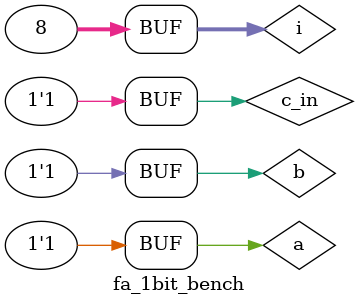
<source format=v>

`timescale 1ns / 1ps

module fa_1bit_bench();

	//Inputs
   reg a = 0;
   reg b = 0;
   reg c_in = 0;
	integer i = 0;
	parameter num_inputs = 3;
	parameter max_count = (1<<num_inputs);

	//Output
   wire c_out;
   wire sum;
	wire p; //propagate
	wire g; //generate

	//Bidirs

	//Instantiate the UUT
   full_adder UUT (
		.a(a), 
		.b(b), 
		.c_in(c_in), 
		.c_out(c_out), 
		.s(sum),
		.p(p),
		.g(g)
   );
	//Initialize Inputs
	initial begin
		#100; //Wait 100ns
		for (i=1; i<max_count; i=i+1)
			begin
			{c_in,a,b} = i; //Cycle through all possible input combinations.
			#100; //Wait 100ns; This loop will take 800ns to execute.
			end
	end
endmodule

</source>
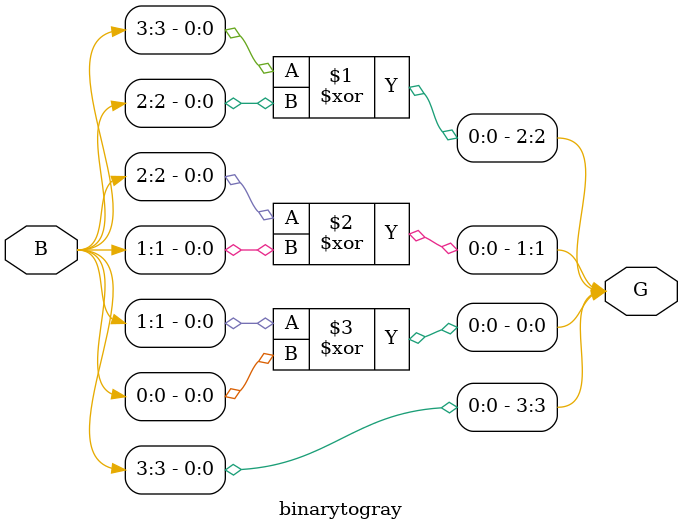
<source format=v>
`timescale 1ns / 1ps
module binarytogray(B,G);
input[3:0] B;
output[3:0] G;

assign G[3] = B[3];
xor(G[2],B[3],B[2]);
xor(G[1],B[2],B[1]);
xor(G[0],B[1],B[0]);
endmodule

</source>
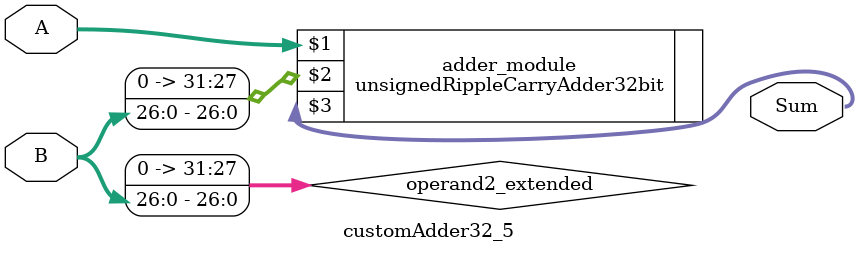
<source format=v>

module customAdder32_5(
                    input [31 : 0] A,
                    input [26 : 0] B,
                    
                    output [32 : 0] Sum
            );

    wire [31 : 0] operand2_extended;
    
    assign operand2_extended =  {5'b0, B};
    
    unsignedRippleCarryAdder32bit adder_module(
        A,
        operand2_extended,
        Sum
    );
    
endmodule
        
</source>
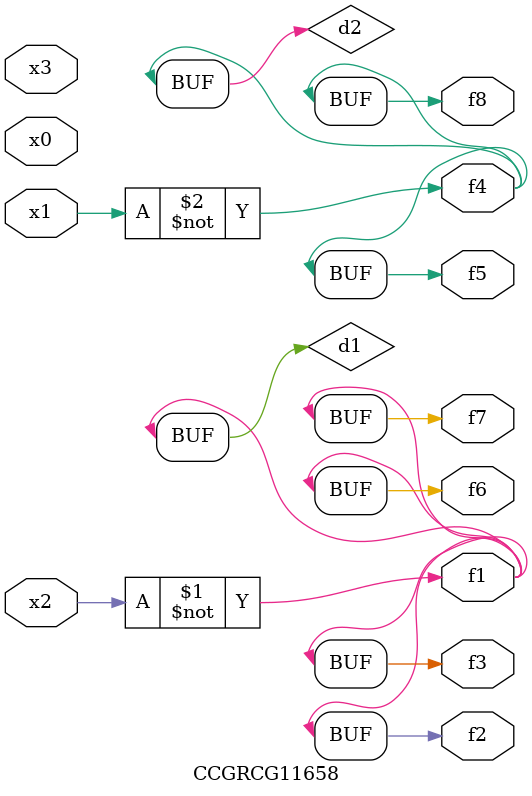
<source format=v>
module CCGRCG11658(
	input x0, x1, x2, x3,
	output f1, f2, f3, f4, f5, f6, f7, f8
);

	wire d1, d2;

	xnor (d1, x2);
	not (d2, x1);
	assign f1 = d1;
	assign f2 = d1;
	assign f3 = d1;
	assign f4 = d2;
	assign f5 = d2;
	assign f6 = d1;
	assign f7 = d1;
	assign f8 = d2;
endmodule

</source>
● ● ● ● ● ● ●
YOUR INSTRUCTIONS:
Starting with the first line of the records above and stopping after the line containing "xor(G[2],B[3],B[2]);", repeat every line exactly and leave out the pictures.

RESPONSE TO THIS TASK:
<source format=v>

`timescale 1ns / 1ps

module fa_1bit_bench();

	//Inputs
   reg a = 0;
   reg b = 0;
   reg c_in = 0;
	integer i = 0;
	parameter num_inputs = 3;
	parameter max_count = (1<<num_inputs);

	//Output
   wire c_out;
   wire sum;
	wire p; //propagate
	wire g; //generate

	//Bidirs

	//Instantiate the UUT
   full_adder UUT (
		.a(a), 
		.b(b), 
		.c_in(c_in), 
		.c_out(c_out), 
		.s(sum),
		.p(p),
		.g(g)
   );
	//Initialize Inputs
	initial begin
		#100; //Wait 100ns
		for (i=1; i<max_count; i=i+1)
			begin
			{c_in,a,b} = i; //Cycle through all possible input combinations.
			#100; //Wait 100ns; This loop will take 800ns to execute.
			end
	end
endmodule

</source>
<source format=v>
`timescale 1ns / 1ps
module binarytogray(B,G);
input[3:0] B;
output[3:0] G;

assign G[3] = B[3];
xor(G[2],B[3],B[2]);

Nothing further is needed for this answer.